• [What is needed]:
Could you show each line of the records that contains the word "نہیں"?
------------------------------
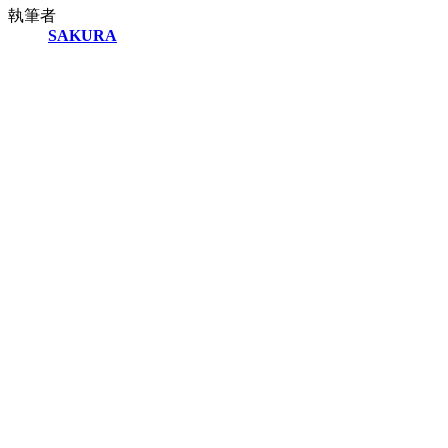
執筆者
SAKURA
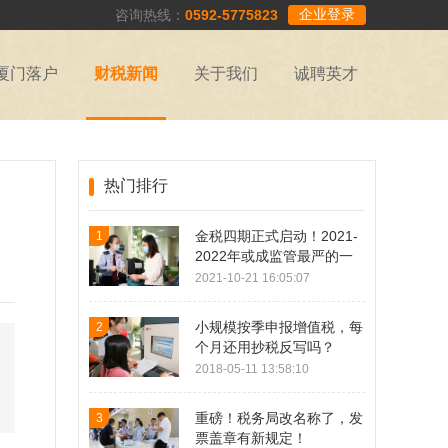
企业登录
咨询热线：
0592-5775823
厦门落户
财税新闻
关于我们
诚聘英才
热门排行
金税四期正式启动！2021-
1
2022年或成监管最严的一
年！
2021-10-21 16:05:07
小规模按季申报增值税，每
2
个月还用抄税反写吗？
2018-05-11 13:58:10
重磅！税务局改名称了，发
3
票盖章有新规定！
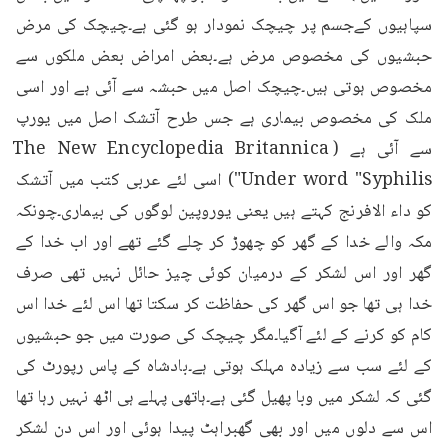
سپاہیوں کےجسم پر چیچک نمودار ہو گئی ہے۔چیچک کی مرض 
حبشیوں کی مخصوص مرض ہے۔بعض امراض بعض ملکوں سے 
مخصوص ہوتی ہیں۔چیچک اصل میں حبشہ سے آئی ہے اور اسی 
ملک کی مخصوص بیماری ہے جس طرح آتشک اصل میں یورپ 
سے آئی ہے (The New Encyclopedia Britannica 
Under word "Syphilis") اسی لئے عربی کتب میں آتشک 
کو داء الافرنج کہتے ہیں یعنی یوروپین لوگوں کی بیماری۔چونکہ 
مکہ والے خدا کے گھر کو چھوڑ کر چلے گئے تھے اور اب خدا کے 
گھر اور اس لشکر کے درمیان کوئی چیز حائل نہیں تھی صرف 
خدا ہی تھا جو اس گھر کی حفاظت کر سکتا تھا اس لئے خدا اس 
کام کو کرنے کے لئے آگیا۔مگر چیچک کی صورت میں جو حبشیوں 
کے لئے سب سے زیادہ مہلک ہوتی ہے۔بادشاہ کے پاس رپورٹ کی 
گئی کہ لشکر میں وبا پھیل گئی ہے۔ہاتھی پہلے ہی اٹھ نہیں رہا تھا 
اس سے دلوں میں اور بھی گھبراہٹ پیدا ہوئی اور اس دن لشکر 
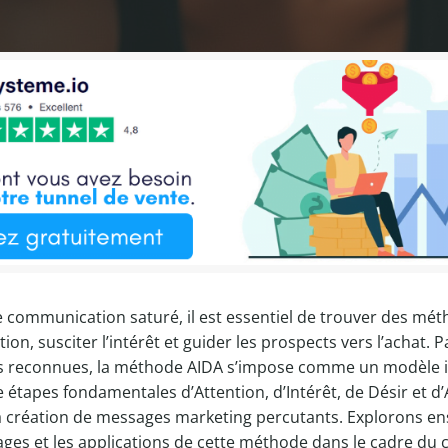
communication saturé, il est essentiel de trouver des mét
tion, susciter l’intérêt et guider les prospects vers l’achat. P
us reconnues, la méthode AIDA s’impose comme un modèle 
 étapes fondamentales d’Attention, d’Intérêt, de Désir et d’
la création de messages marketing percutants. Explorons e
tages et les applications de cette méthode dans le cadre du 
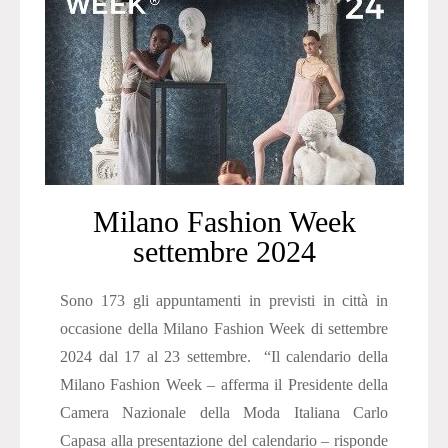
Milano Fashion Week
settembre 2024
Sono 173 gli appuntamenti in previsti in città in
occasione della Milano Fashion Week di settembre
2024 dal 17 al 23 settembre. “Il calendario della
Milano Fashion Week – afferma il Presidente della
Camera Nazionale della Moda Italiana Carlo
Capasa alla presentazione del calendario – risponde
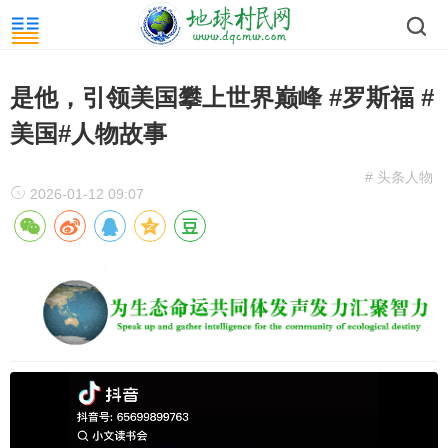
是他，引领美国攀上世界巅峰 #罗斯福 #
美国#人物故事
# 头条人物
2026-01-12 09:07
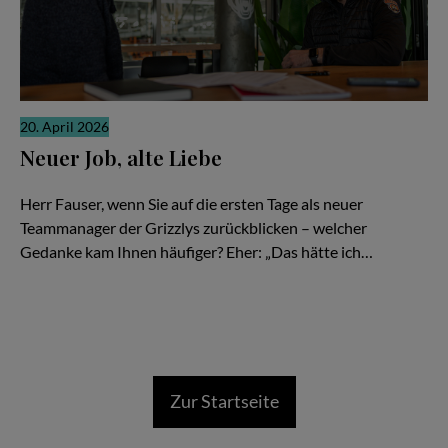
20. April 2026
Neuer Job, alte Liebe
Gerrit Fauser im Interview mit Stefan Boysen
Herr Fauser, wenn Sie auf die ersten Tage als neuer
Teammanager der Grizzlys zurückblicken – welcher
Gedanke kam Ihnen häufiger? Eher: „Das hätte ich…
Zur Startseite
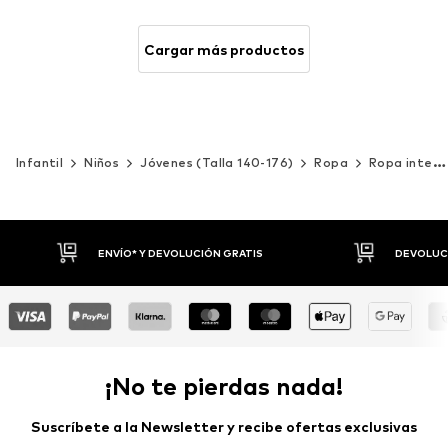
Cargar más productos
Infantil
Niños
Jóvenes (Talla 140-176)
Ropa
Ropa interior
DEVOLUCIONES HASTA 30 DÍAS
P
¡No te pierdas nada!
Suscríbete a la Newsletter y recibe ofertas exclusivas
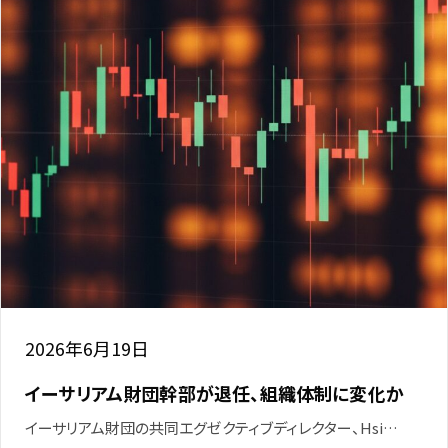
2026年6月19日
イーサリアム財団幹部が退任、組織体制に変化か
イーサリアム財団の共同エグゼクティブディレクター、Hsi…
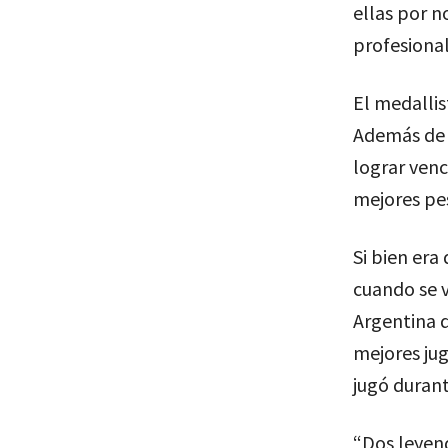
ellas por n
profesional
El medallis
Además de 
lograr venc
mejores pes
Si bien era
cuando se v
Argentina d
mejores jug
jugó duran
“Dos leyend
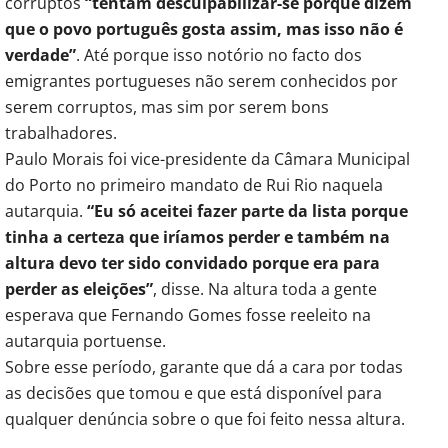
corruptos
“tentam desculpabilizar-se porque dizem
que o povo português gosta assim, mas isso não é
verdade”
. Até porque isso notório no facto dos
emigrantes portugueses não serem conhecidos por
serem corruptos, mas sim por serem bons
trabalhadores.
Paulo Morais foi vice-presidente da Câmara Municipal
do Porto no primeiro mandato de Rui Rio naquela
autarquia.
“Eu só aceitei fazer parte da lista porque
tinha a certeza que iríamos perder e também na
altura devo ter sido convidado porque era para
perder as eleições”
, disse. Na altura toda a gente
esperava que Fernando Gomes fosse reeleito na
autarquia portuense.
Sobre esse período, garante que dá a cara por todas
as decisões que tomou e que está disponível para
qualquer denúncia sobre o que foi feito nessa altura.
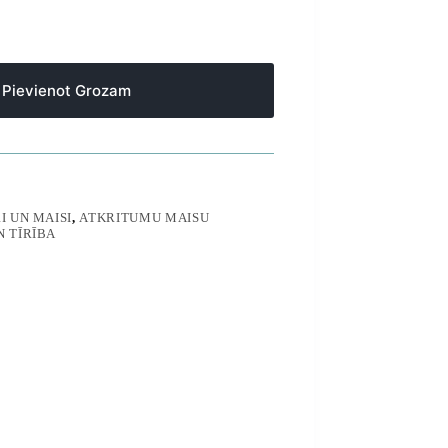
Pievienot Grozam
 UN MAISI
,
ATKRITUMU MAISU
N TĪRĪBA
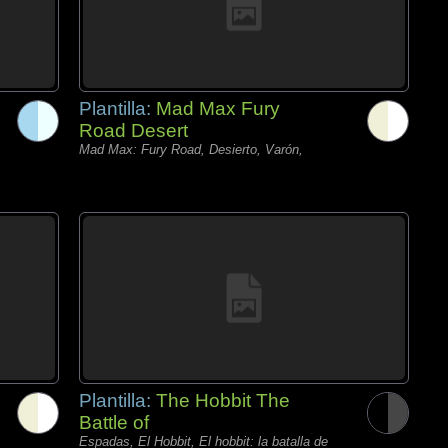
Plantilla:
Mad Max Fury
Road Desert
Mad Max: Fury Road, Desierto, Varón,
Plantilla:
The Hobbit The
Battle of
Espadas, El Hobbit, El hobbit: la batalla de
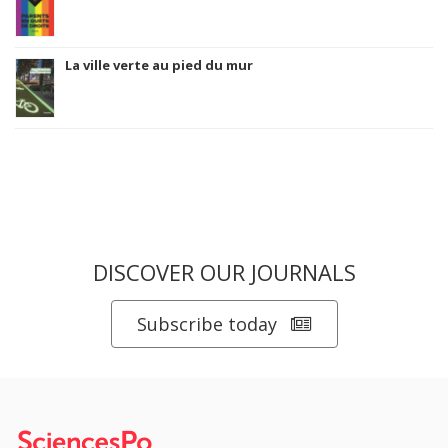
La ville verte au pied du mur
DISCOVER OUR JOURNALS
Subscribe today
------------------------------
• [Reply]:
گھر اور اس لشکر کے درمیان کوئی چیز حائل نہیں تھی صرف 
گئی کہ لشکر میں وبا پھیل گئی ہے۔ہاتھی پہلے ہی اٹھ نہیں رہا تھا 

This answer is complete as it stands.